Los hermanos Alli y Krilli montaron la cafetería sin demasiadas aspiraciones en 1974. El primero, en la cocina, se encarga de preparar la comida. El segundo, desde la barra, da cuerda a los parroquianos. El local formaba parte de un recinto industrial en el que se fabricaban redes de pesca, una empresa en la que llegaron a trabajar más de 30 personas, hasta que el negocio decayó. Entonces los hermanos decidieron probar suerte con los cafés. “Lo montaron para ver si iba a ir alguien, y al final se acabó convirtiendo en lugar de reunión del pueblo”, dice Molés. 

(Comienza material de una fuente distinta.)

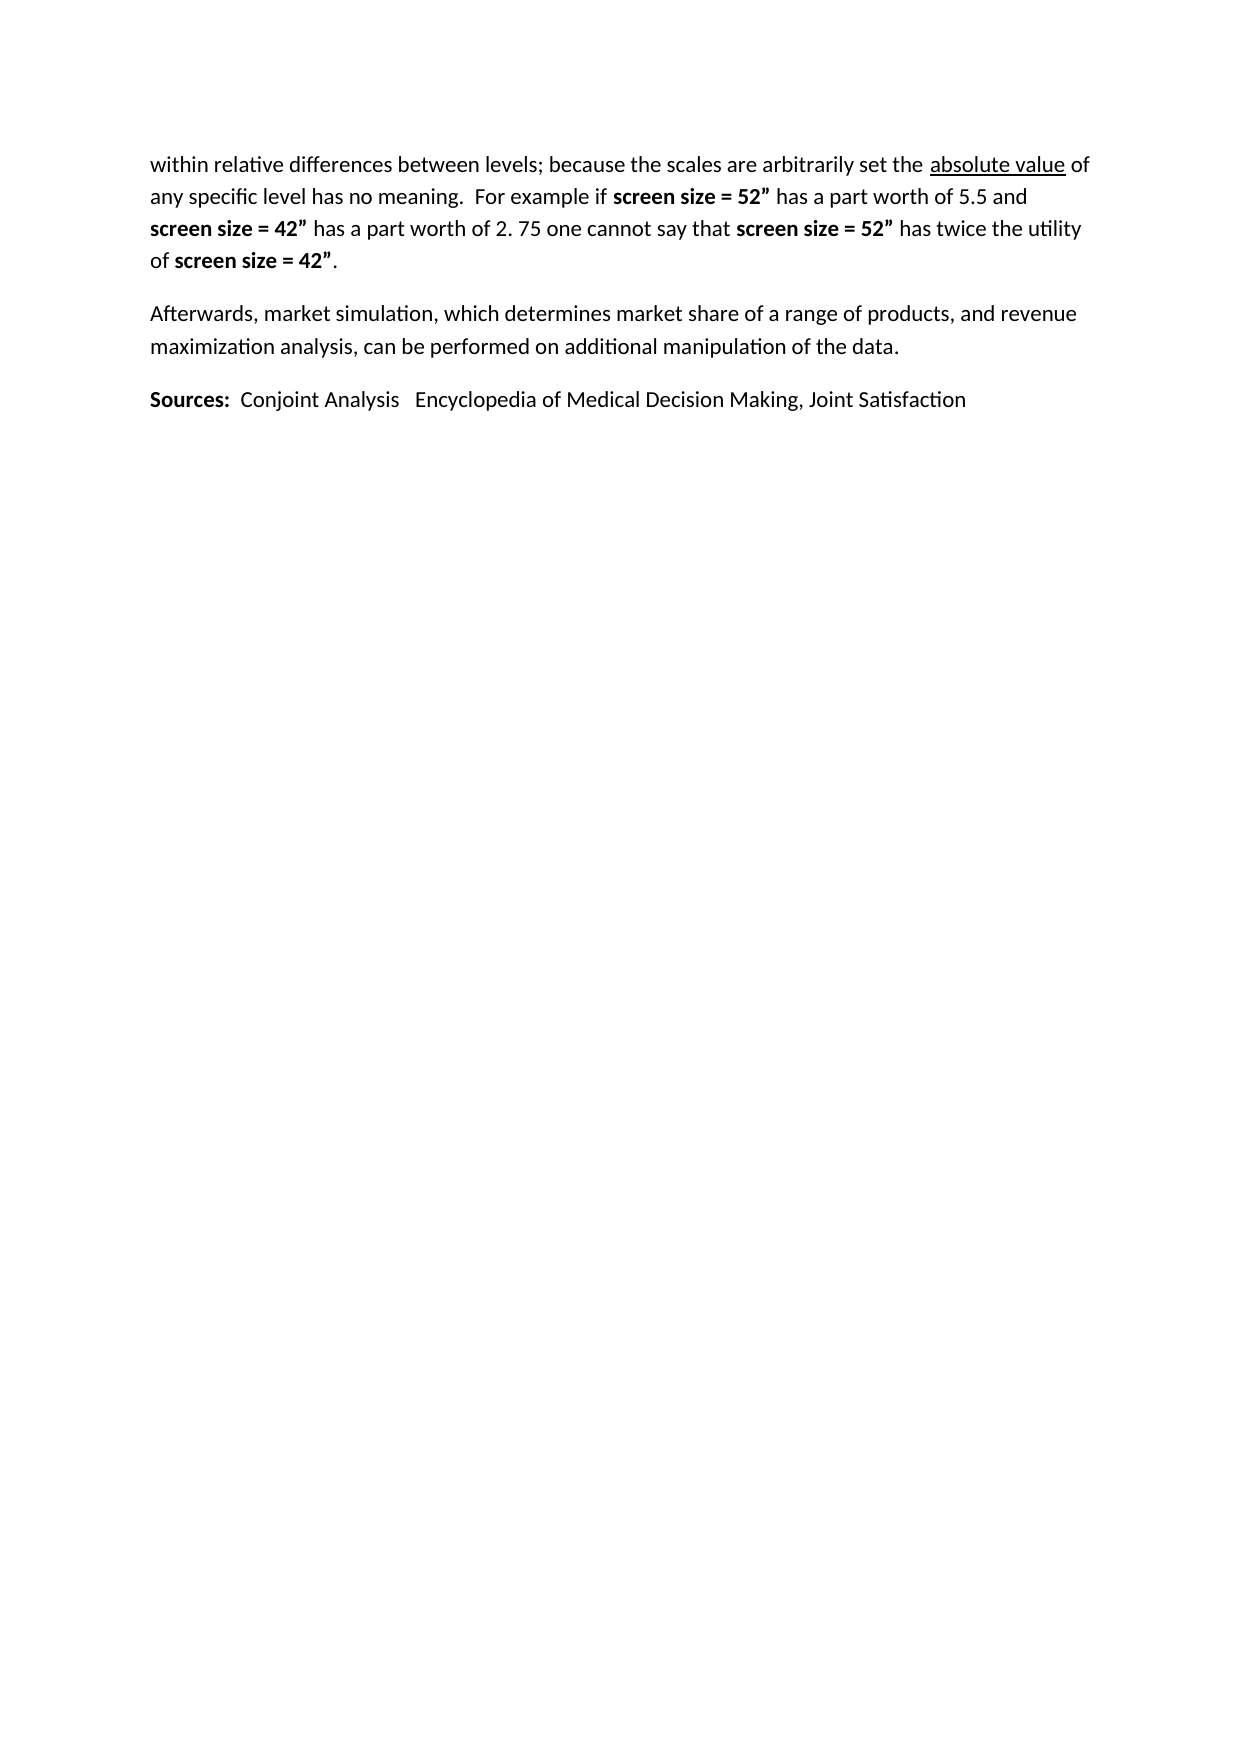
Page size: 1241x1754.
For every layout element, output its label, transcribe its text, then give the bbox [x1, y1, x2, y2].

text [150, 150, 1090, 274]
text Afterwards, market simulation, which determines market share of a range of products, and revenue maximization analysis, can be performed on additional manipulation of the data. [150, 299, 1090, 360]
text Sources: Conjoint Analysis Encyclopedia of Medical Decision Making, Joint Satisfaction [150, 385, 1090, 413]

Por el Bryggjan pasan personajes fascinantes, que le dan al documental un aire cómico en el que se retrata al último boxeador de la isla o a un escritor que llegó a traducir a Cervantes al islandés. También pequeñas historias de la memoria oral que se agrandan conforme se repiten, una y otra vez, en las tertulias. Y todo ello bajo un halo de melancolía que parece impregnarlo todo y que tiene que ver con una nación sin demasiada autoestima. “Un país que ejerce como sirviente nunca evoluciona”, se lamenta Alli, en referencia primero a la ocupación de los americanos y luego, en pleno siglo XXI, de los turistas. 

Los propietarios del Bryggjan acaban vendiendo el bar a unos inversores que quieren hacer un macrorestaurante, pero que les prometen que conservarán la esencia del local. Tiene todo el sentido del mundo, puesto que fue esa autenticidad lo que le dio popularidad al Bryggjan entre los visitantes. Pero, ¿será suficiente con mantener su decoración? ¿Seguirán yendo los viejos pescadores si les empiezan a cobrar el café y no está Alli para comentar la jugada?